### TASK PROMPT
Swap "Home" for "Start" in the data, starting at the line that contains "Hololive 姬森璐娜 連衣裙" and ending at the line that contains "prodajući aditive". Write out only those lines, changing nothing else and omitting the pictures.

### DATA UNDER STUDY

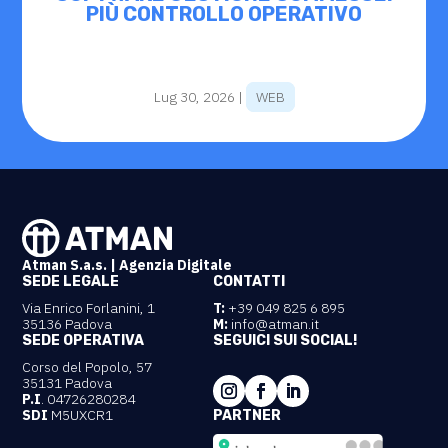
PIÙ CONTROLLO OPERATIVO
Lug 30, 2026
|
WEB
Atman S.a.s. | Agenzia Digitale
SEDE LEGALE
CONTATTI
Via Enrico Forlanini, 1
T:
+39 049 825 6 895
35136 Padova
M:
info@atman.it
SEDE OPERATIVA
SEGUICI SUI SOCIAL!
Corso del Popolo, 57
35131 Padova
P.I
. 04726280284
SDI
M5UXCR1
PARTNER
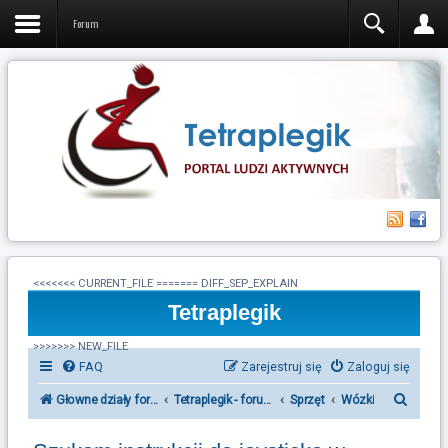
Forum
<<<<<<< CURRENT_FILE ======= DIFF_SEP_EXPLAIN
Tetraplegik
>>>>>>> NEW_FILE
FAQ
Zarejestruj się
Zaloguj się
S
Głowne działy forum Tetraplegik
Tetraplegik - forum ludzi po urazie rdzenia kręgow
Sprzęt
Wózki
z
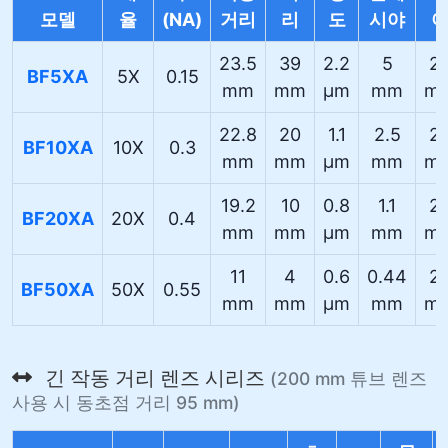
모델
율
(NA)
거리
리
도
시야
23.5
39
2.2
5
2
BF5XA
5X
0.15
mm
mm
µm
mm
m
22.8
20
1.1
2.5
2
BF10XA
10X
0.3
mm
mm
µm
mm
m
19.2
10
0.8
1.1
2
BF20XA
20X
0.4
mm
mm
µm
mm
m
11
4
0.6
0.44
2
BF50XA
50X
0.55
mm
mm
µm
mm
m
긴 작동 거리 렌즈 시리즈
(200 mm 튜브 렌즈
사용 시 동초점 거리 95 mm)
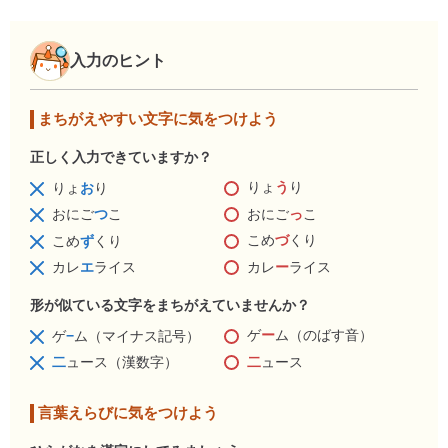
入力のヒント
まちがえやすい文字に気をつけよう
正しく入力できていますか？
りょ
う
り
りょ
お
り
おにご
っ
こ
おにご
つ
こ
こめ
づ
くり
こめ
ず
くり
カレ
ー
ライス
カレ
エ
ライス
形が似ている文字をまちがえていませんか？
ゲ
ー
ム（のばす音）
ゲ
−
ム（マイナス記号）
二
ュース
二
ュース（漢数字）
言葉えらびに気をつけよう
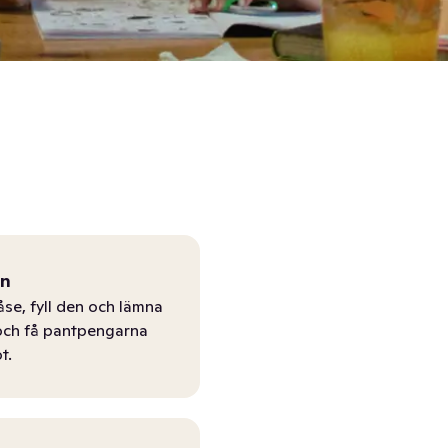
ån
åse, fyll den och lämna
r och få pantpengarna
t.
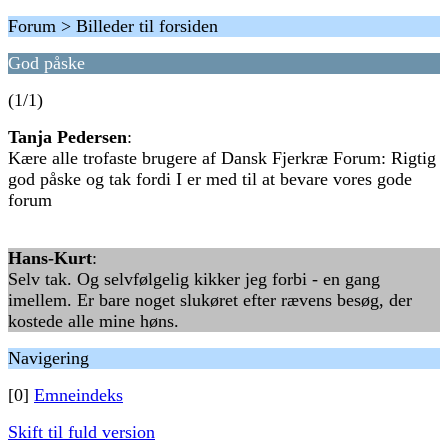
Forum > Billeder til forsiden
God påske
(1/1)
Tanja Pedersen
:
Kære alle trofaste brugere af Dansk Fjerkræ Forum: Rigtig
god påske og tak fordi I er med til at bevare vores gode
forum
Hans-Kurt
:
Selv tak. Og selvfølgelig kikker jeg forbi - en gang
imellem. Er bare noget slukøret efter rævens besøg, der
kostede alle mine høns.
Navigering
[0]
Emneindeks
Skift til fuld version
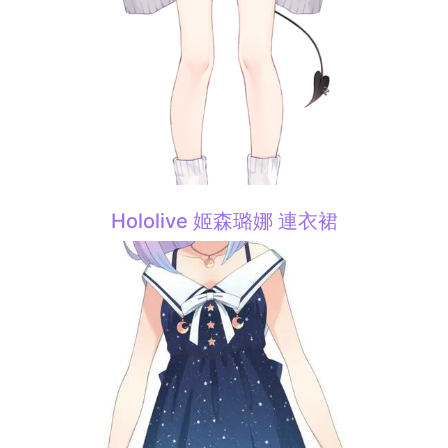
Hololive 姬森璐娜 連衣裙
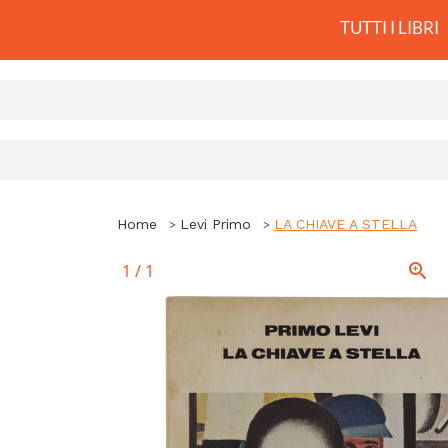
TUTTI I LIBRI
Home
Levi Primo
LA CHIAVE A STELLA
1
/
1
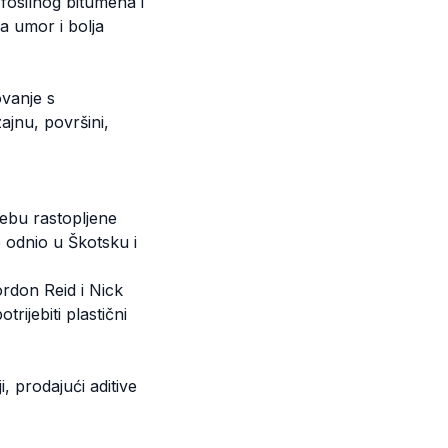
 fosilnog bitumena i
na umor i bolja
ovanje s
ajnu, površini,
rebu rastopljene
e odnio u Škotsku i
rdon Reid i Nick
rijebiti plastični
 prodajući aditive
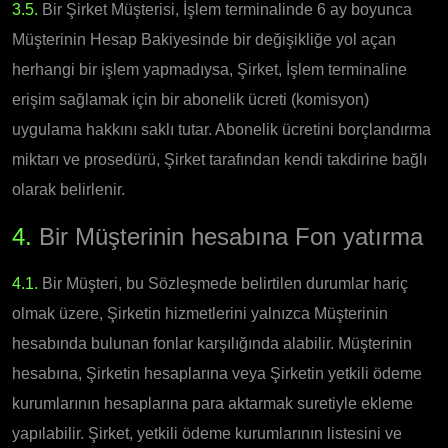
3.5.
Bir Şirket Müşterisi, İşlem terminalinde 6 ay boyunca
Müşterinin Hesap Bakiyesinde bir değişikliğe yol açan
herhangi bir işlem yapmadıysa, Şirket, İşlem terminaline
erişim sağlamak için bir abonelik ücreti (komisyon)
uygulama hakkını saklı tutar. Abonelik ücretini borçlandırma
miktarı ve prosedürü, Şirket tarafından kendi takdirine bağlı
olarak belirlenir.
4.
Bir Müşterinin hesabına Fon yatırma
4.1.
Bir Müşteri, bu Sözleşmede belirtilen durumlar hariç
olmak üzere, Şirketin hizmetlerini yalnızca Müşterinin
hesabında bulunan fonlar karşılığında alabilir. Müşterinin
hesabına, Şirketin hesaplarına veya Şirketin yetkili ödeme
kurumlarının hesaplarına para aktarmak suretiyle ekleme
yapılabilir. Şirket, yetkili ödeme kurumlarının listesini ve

--

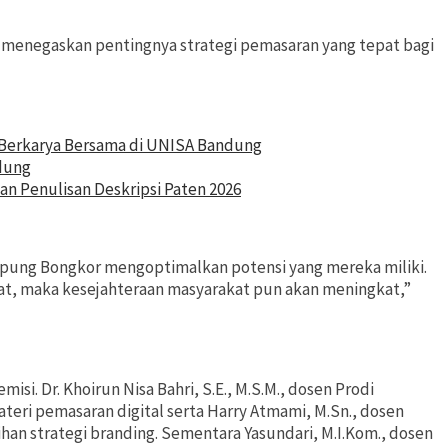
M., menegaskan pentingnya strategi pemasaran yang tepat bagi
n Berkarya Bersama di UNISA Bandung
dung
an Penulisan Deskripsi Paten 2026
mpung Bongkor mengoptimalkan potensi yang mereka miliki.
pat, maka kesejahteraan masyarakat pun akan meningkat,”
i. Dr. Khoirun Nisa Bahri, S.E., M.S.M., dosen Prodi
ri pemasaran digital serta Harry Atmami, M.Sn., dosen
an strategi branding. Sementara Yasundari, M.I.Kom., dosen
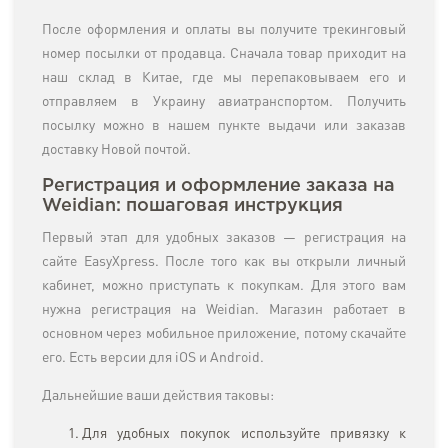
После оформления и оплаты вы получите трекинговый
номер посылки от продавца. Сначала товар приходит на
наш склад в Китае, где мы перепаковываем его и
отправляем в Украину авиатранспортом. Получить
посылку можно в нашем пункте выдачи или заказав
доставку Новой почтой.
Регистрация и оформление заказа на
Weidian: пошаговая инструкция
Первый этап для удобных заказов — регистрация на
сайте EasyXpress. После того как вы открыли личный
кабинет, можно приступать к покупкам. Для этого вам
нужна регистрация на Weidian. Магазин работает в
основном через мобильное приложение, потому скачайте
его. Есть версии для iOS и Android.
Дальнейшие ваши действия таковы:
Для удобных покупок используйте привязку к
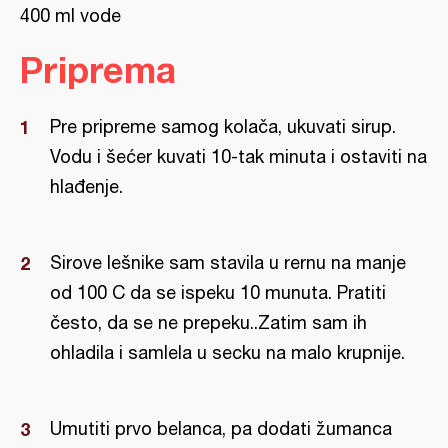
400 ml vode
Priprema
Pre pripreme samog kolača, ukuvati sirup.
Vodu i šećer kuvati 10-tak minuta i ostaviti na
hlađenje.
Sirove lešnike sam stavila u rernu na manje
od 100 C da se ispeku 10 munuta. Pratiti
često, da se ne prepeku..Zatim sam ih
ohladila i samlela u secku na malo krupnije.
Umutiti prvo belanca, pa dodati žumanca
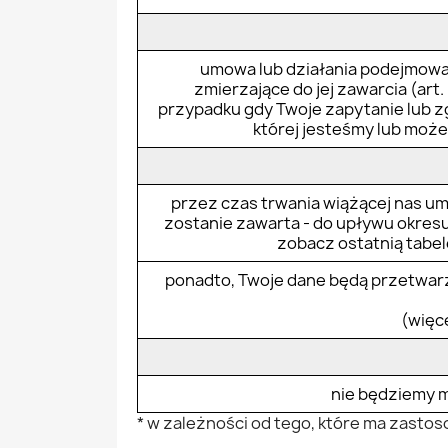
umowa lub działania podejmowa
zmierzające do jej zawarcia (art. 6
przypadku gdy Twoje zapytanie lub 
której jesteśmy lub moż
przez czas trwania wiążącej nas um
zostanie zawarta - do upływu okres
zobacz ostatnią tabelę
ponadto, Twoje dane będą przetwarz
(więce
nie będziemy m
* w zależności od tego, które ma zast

### RESPONSE TO THE EXERCISE
Hololive 姬森璐娜 連衣裙
TUTTI I LIBRI
Start
Levi Primo
LA CHIAVE A STELLA
1
/
1
 fosilnog bitumena i
na umor i bolja
ovanje s
ajnu, površini,
rebu rastopljene
e odnio u Škotsku i
rdon Reid i Nick
rijebiti plastični
 prodajući aditive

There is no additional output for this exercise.